Penilaian untuk melakukan resusitasi semata-mata ditentukan oleh tiga tanda penting, yaitu :
o Penafasan
o Denyut jantung
o Warna kulit

Nilai apgar tidak dipakai untuk menentukan kapan memulai resusitasi atau membuat keputusan
mengenai jalannya resusitasi. Apabila penilaian pernafasan menunjukkan bahwa bayi tidak
bernafas atau pernafasan tidak kuat, harus segera ditentukan dasar pengambilan kesimpulan
untuk tindakan vertilasi dengan tekanan positif (VTP).
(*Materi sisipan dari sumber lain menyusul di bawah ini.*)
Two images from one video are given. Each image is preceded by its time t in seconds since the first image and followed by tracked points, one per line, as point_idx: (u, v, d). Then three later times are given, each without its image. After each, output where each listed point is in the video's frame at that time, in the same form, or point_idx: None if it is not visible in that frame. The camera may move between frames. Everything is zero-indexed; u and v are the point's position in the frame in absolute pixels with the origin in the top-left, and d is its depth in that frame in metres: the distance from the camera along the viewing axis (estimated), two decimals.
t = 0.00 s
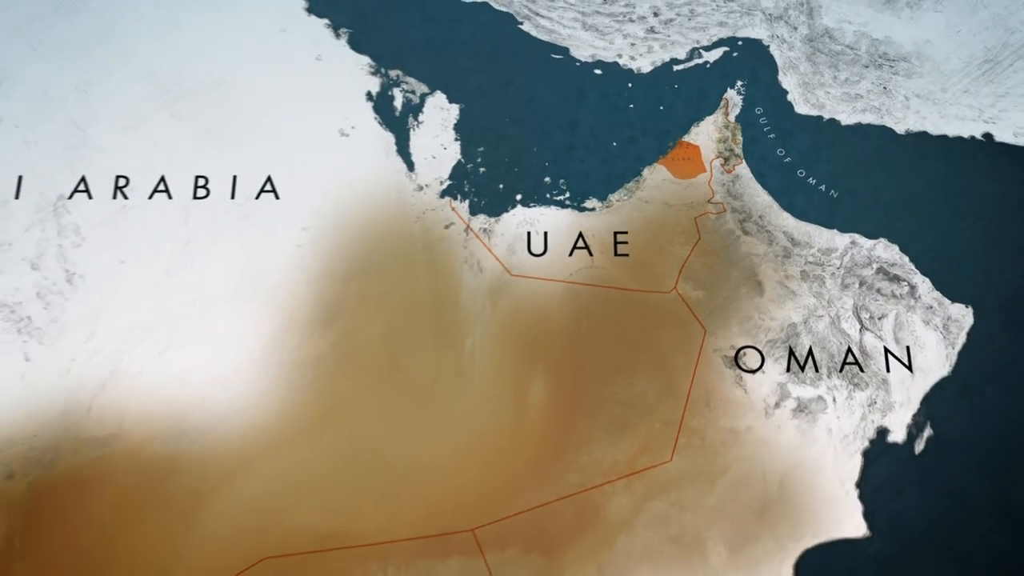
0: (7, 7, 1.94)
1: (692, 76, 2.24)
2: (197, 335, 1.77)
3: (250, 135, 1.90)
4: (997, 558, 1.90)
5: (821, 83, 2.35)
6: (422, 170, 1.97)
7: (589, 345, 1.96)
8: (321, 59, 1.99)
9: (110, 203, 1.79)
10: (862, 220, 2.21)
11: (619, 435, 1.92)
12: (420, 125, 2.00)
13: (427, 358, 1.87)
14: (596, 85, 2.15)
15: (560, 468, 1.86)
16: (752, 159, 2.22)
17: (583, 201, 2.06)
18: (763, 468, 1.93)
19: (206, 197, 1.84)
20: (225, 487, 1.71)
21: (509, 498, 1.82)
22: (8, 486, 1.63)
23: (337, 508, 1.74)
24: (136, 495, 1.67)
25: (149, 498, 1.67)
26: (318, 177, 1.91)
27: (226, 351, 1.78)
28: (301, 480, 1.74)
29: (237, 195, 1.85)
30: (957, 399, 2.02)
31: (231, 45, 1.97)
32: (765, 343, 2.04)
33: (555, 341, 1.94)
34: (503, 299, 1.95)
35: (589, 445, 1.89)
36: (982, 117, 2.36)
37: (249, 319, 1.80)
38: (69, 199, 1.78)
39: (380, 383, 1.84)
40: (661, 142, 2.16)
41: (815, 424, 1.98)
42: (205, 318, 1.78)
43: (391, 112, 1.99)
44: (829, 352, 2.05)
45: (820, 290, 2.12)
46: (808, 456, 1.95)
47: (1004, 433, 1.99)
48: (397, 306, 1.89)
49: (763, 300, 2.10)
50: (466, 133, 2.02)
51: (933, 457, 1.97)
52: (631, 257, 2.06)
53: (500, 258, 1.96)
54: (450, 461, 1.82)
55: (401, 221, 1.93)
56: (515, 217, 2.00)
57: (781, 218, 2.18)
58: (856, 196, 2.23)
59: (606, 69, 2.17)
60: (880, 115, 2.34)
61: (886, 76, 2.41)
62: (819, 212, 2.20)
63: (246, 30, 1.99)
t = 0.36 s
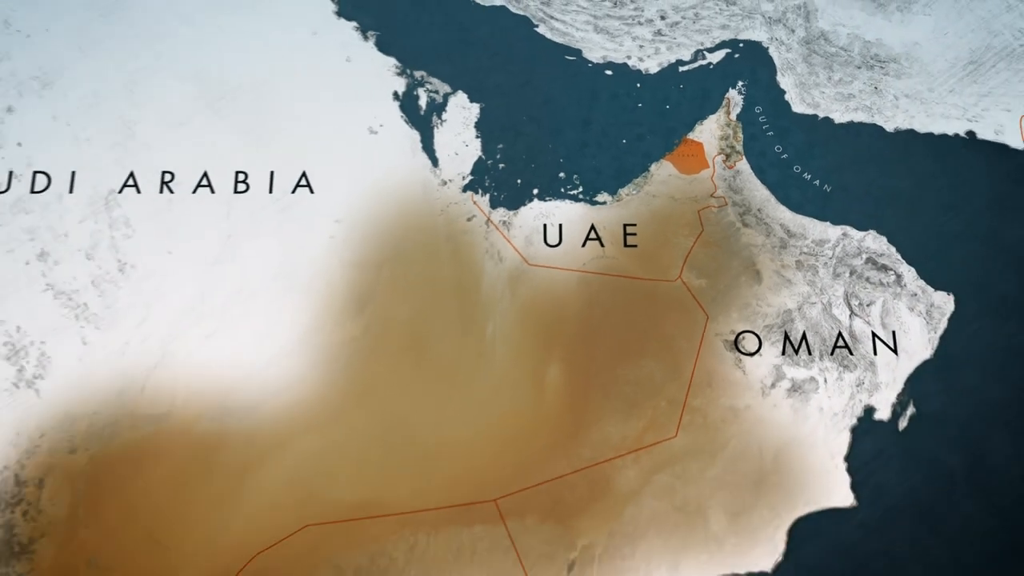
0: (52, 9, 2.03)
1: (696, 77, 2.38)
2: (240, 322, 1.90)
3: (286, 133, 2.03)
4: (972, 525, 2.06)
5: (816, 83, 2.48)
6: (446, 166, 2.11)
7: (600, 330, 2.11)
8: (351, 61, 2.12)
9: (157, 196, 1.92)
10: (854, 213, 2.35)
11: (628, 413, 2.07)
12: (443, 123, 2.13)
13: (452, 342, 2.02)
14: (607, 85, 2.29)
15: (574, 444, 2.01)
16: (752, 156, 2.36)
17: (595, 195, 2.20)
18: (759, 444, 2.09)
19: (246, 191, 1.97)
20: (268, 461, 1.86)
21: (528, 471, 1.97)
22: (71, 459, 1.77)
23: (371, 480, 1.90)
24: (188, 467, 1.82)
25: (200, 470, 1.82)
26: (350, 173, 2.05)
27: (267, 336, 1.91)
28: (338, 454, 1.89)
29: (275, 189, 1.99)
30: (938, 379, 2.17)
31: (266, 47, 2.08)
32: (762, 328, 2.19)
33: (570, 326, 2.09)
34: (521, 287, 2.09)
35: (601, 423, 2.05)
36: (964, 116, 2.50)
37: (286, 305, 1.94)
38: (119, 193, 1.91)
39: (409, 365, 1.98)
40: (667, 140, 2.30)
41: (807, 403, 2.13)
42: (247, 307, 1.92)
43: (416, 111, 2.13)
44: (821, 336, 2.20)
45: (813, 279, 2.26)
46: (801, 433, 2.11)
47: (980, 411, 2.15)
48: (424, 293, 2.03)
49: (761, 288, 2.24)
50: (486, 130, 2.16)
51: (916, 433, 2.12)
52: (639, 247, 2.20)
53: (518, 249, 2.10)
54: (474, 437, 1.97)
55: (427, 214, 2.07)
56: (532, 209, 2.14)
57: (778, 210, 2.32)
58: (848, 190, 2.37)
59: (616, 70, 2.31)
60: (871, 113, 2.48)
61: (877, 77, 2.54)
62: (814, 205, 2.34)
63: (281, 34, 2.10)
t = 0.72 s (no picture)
0: (94, 12, 2.13)
1: (700, 78, 2.50)
2: (277, 309, 2.05)
3: (316, 130, 2.17)
4: (951, 499, 2.20)
5: (812, 83, 2.60)
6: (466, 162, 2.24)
7: (611, 317, 2.25)
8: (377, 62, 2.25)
9: (199, 191, 2.06)
10: (847, 208, 2.47)
11: (636, 395, 2.21)
12: (464, 122, 2.26)
13: (473, 328, 2.16)
14: (617, 86, 2.42)
15: (586, 423, 2.16)
16: (752, 152, 2.48)
17: (606, 190, 2.33)
18: (755, 423, 2.22)
19: (281, 186, 2.11)
20: (303, 439, 1.99)
21: (543, 448, 2.12)
22: (123, 436, 1.90)
23: (400, 456, 2.04)
24: (231, 445, 1.96)
25: (243, 447, 1.96)
26: (378, 169, 2.19)
27: (303, 323, 2.05)
28: (369, 432, 2.03)
29: (308, 184, 2.13)
30: (922, 363, 2.31)
31: (297, 51, 2.22)
32: (759, 315, 2.33)
33: (582, 313, 2.23)
34: (537, 277, 2.22)
35: (611, 403, 2.19)
36: (950, 115, 2.63)
37: (319, 294, 2.08)
38: (163, 188, 2.04)
39: (433, 350, 2.12)
40: (672, 137, 2.43)
41: (800, 385, 2.26)
42: (284, 295, 2.06)
43: (438, 110, 2.25)
44: (814, 323, 2.33)
45: (807, 269, 2.39)
46: (794, 413, 2.24)
47: (960, 394, 2.29)
48: (447, 283, 2.17)
49: (759, 278, 2.37)
50: (503, 129, 2.29)
51: (901, 413, 2.26)
52: (645, 239, 2.33)
53: (534, 241, 2.24)
54: (494, 417, 2.11)
55: (449, 208, 2.21)
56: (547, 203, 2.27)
57: (776, 204, 2.44)
58: (842, 186, 2.49)
59: (625, 71, 2.43)
60: (863, 112, 2.60)
61: (870, 77, 2.66)
62: (809, 199, 2.47)
63: (311, 37, 2.23)
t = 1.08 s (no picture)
0: (132, 16, 2.24)
1: (704, 78, 2.62)
2: (308, 297, 2.18)
3: (343, 128, 2.30)
4: (937, 478, 2.29)
5: (808, 83, 2.70)
6: (484, 159, 2.37)
7: (620, 305, 2.38)
8: (400, 64, 2.37)
9: (233, 186, 2.19)
10: (841, 202, 2.56)
11: (644, 378, 2.34)
12: (482, 121, 2.39)
13: (491, 315, 2.29)
14: (625, 86, 2.53)
15: (597, 404, 2.29)
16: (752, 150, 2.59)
17: (615, 185, 2.46)
18: (753, 405, 2.34)
19: (311, 181, 2.24)
20: (335, 420, 2.13)
21: (557, 428, 2.25)
22: (168, 418, 2.04)
23: (423, 436, 2.18)
24: (268, 425, 2.10)
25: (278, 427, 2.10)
26: (401, 165, 2.31)
27: (333, 311, 2.18)
28: (395, 413, 2.17)
29: (336, 180, 2.26)
30: (910, 349, 2.41)
31: (325, 53, 2.34)
32: (758, 303, 2.44)
33: (593, 302, 2.36)
34: (551, 267, 2.36)
35: (620, 386, 2.32)
36: (938, 115, 2.71)
37: (348, 284, 2.21)
38: (200, 184, 2.17)
39: (454, 336, 2.25)
40: (677, 135, 2.55)
41: (794, 369, 2.37)
42: (314, 284, 2.19)
43: (456, 109, 2.38)
44: (808, 311, 2.44)
45: (802, 260, 2.49)
46: (789, 396, 2.35)
47: (947, 377, 2.38)
48: (467, 274, 2.30)
49: (757, 268, 2.48)
50: (519, 127, 2.41)
51: (888, 396, 2.36)
52: (652, 231, 2.45)
53: (548, 233, 2.37)
54: (512, 398, 2.25)
55: (469, 202, 2.34)
56: (559, 198, 2.40)
57: (774, 198, 2.55)
58: (835, 182, 2.58)
59: (632, 71, 2.56)
60: (856, 112, 2.69)
61: (863, 77, 2.75)
62: (804, 192, 2.57)
63: (338, 41, 2.36)
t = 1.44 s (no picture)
0: (165, 18, 2.35)
1: (706, 78, 2.73)
2: (335, 287, 2.30)
3: (366, 126, 2.41)
4: (922, 457, 2.45)
5: (806, 83, 2.80)
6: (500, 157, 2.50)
7: (628, 295, 2.51)
8: (420, 65, 2.49)
9: (263, 182, 2.30)
10: (835, 198, 2.68)
11: (650, 364, 2.47)
12: (498, 120, 2.51)
13: (507, 304, 2.43)
14: (632, 86, 2.65)
15: (606, 388, 2.43)
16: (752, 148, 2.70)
17: (623, 181, 2.58)
18: (751, 390, 2.48)
19: (336, 178, 2.36)
20: (361, 403, 2.27)
21: (568, 410, 2.39)
22: (206, 401, 2.17)
23: (444, 418, 2.31)
24: (299, 408, 2.23)
25: (308, 409, 2.24)
26: (422, 162, 2.43)
27: (358, 300, 2.31)
28: (417, 396, 2.31)
29: (360, 175, 2.38)
30: (899, 335, 2.55)
31: (349, 53, 2.45)
32: (756, 293, 2.57)
33: (603, 292, 2.50)
34: (562, 259, 2.49)
35: (627, 371, 2.46)
36: (928, 113, 2.81)
37: (372, 275, 2.34)
38: (232, 180, 2.29)
39: (473, 324, 2.39)
40: (681, 133, 2.67)
41: (789, 356, 2.51)
42: (341, 274, 2.32)
43: (474, 108, 2.50)
44: (803, 301, 2.57)
45: (798, 252, 2.61)
46: (785, 380, 2.49)
47: (931, 363, 2.52)
48: (484, 265, 2.43)
49: (756, 260, 2.60)
50: (533, 126, 2.54)
51: (877, 379, 2.50)
52: (657, 225, 2.58)
53: (559, 226, 2.49)
54: (526, 383, 2.39)
55: (485, 197, 2.46)
56: (570, 193, 2.53)
57: (772, 193, 2.67)
58: (830, 178, 2.69)
59: (639, 72, 2.67)
60: (850, 112, 2.78)
61: (858, 78, 2.84)
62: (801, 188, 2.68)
63: (361, 42, 2.47)
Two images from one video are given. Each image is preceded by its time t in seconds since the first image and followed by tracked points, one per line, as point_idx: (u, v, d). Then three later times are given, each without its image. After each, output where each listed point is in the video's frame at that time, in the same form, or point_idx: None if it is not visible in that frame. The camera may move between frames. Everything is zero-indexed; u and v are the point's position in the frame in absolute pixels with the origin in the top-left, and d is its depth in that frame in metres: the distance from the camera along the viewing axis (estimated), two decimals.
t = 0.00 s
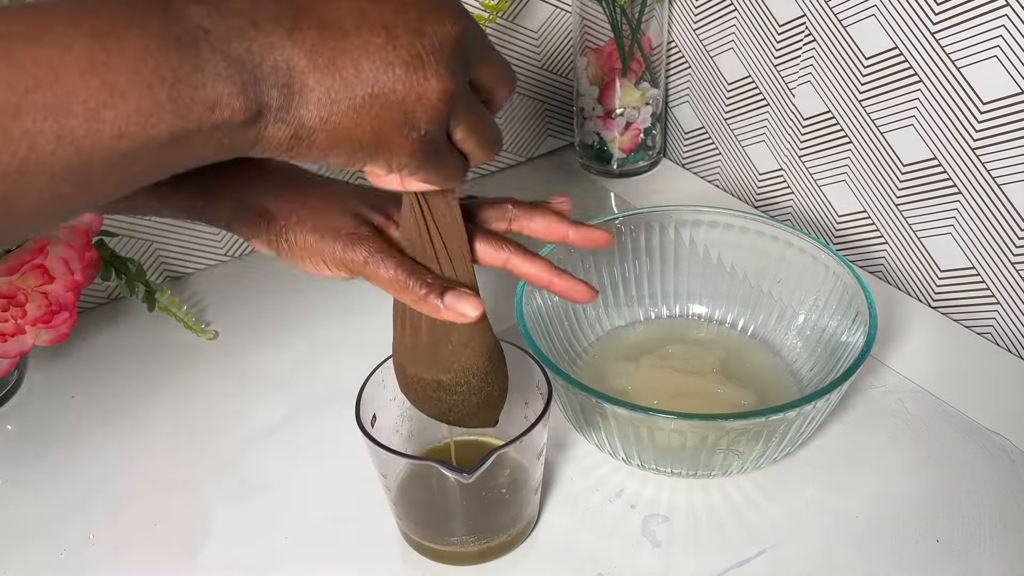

F. Persiapan Alat Resusitasi

Sebelum menolong persalinan, selain persalinan, siapkan juga alat-alat resusitasi dalam keadaan
siap pakai, yaitu :
2 helai kain / handuk.
Bahan ganjal bahu bayi. Bahan ganjal dapat berupa kain, kaos, selendang, handuk kecil,
digulung setinggi 5 cm dan mudah disesuaikan untuk mengatur posisi kepala bayi.
Alat penghisap lendir de lee atau bola karet.
Tabung dan sungkup atau balon dan sungkup neonatal.
Kotak alat resusitasi.
Jam atau pencatat waktu.

(Wiknjosastro, 2007).

G. Penanganan Asfiksia pada Bayi Baru Lahir

Tindakan resusitasi bayi baru lahir mengikuti tahapan-tahapan yang dikenal sebagai ABC
resusitasi, yaitu :

1. Memastikan saluran terbuka

- Meletakkan bayi dalam posisi kepala defleksi bahu diganjal 2-3 cm.
- Menghisap mulut, hidung dan kadang trachea.
- Bila perlu masukkan pipa endo trachel (pipa ET) untuk memastikan saluran pernafasan
terbuka.

2. Memulai pernafasan

- Memakai rangsangan taksil untuk memulai pernafasan


- Memakai VTP bila perlu seperti : sungkup dan balon pipa ETdan balon atau mulut ke mulut
(hindari paparan infeksi).

3. Mempertahankan sirkulasi
- Rangsangan dan pertahankan sirkulasi darah dengan cara
- Kompresi dada.
- Pengobatan

Detail Cara Resusitasi

Langkah-Langkah Resusitasi
Letakkan bayi di lingkungan yang hangat kemudian keringkan tubuh bayi dan selimuti tubuh
bayi untuk mengurangi evaporasi.
Sisihkan kain yang basah kemudian tidurkan bayi terlentang pada alas yang datar.
Ganjal bahu dengan kain setinggi 1 cm (snifing positor).
Hisap lendir dengan penghisap lendir de lee dari mulut, apabila mulut sudah bersih kemudian
lanjutkan ke hidung.
Lakukan rangsangan taktil dengan cara menyentil telapak kaki bayi dan mengusap-usap
punggung bayi.
Nilai pernafasanJika nafas spontan lakukan penilaian denyut jantung selama 6 detik, hasil
kalikan 10. Denyut jantung > 100 x / menit, nilai warna kulit jika merah / sinosis penfer lakukan
observasi, apabila biru beri oksigen. Denyut jantung < 100 x / menit, lakukan ventilasi tekanan
positif.
Jika pernapasan sulit (megap-megap) lakukan ventilasi tekanan positif.
Ventilasi tekanan positif / PPV dengan memberikan O2 100 % melalui ambubag atau masker,
masker harus menutupi hidung dan mulut tetapi tidak menutupi mata, jika tidak ada ambubag
beri bantuan dari mulur ke mulut, kecepatan PPV 40 – 60 x / menit.
Setelah 30 detik lakukan penilaian denyut jantung selama 6 detik, hasil kalikan 10.
100 hentikan bantuan nafas, observasi nafas spontan.
60 – 100 ada peningkatan denyut jantung teruskan pemberian PPV.
60 – 100 dan tidak ada peningkatan denyut jantung, lakukan PPV, disertai kompresi jantung.
< 10 x / menit, lakukan PPV disertai kompresi jantung.
Kompresi jantung
Perbandingan kompresi jantung dengan ventilasi adalah 3 : 1, ada 2 cara kompresi jantung :

a Kedua ibu jari menekan stemun sedalam 1 cm dan tangan lain mengelilingi tubuh bayi.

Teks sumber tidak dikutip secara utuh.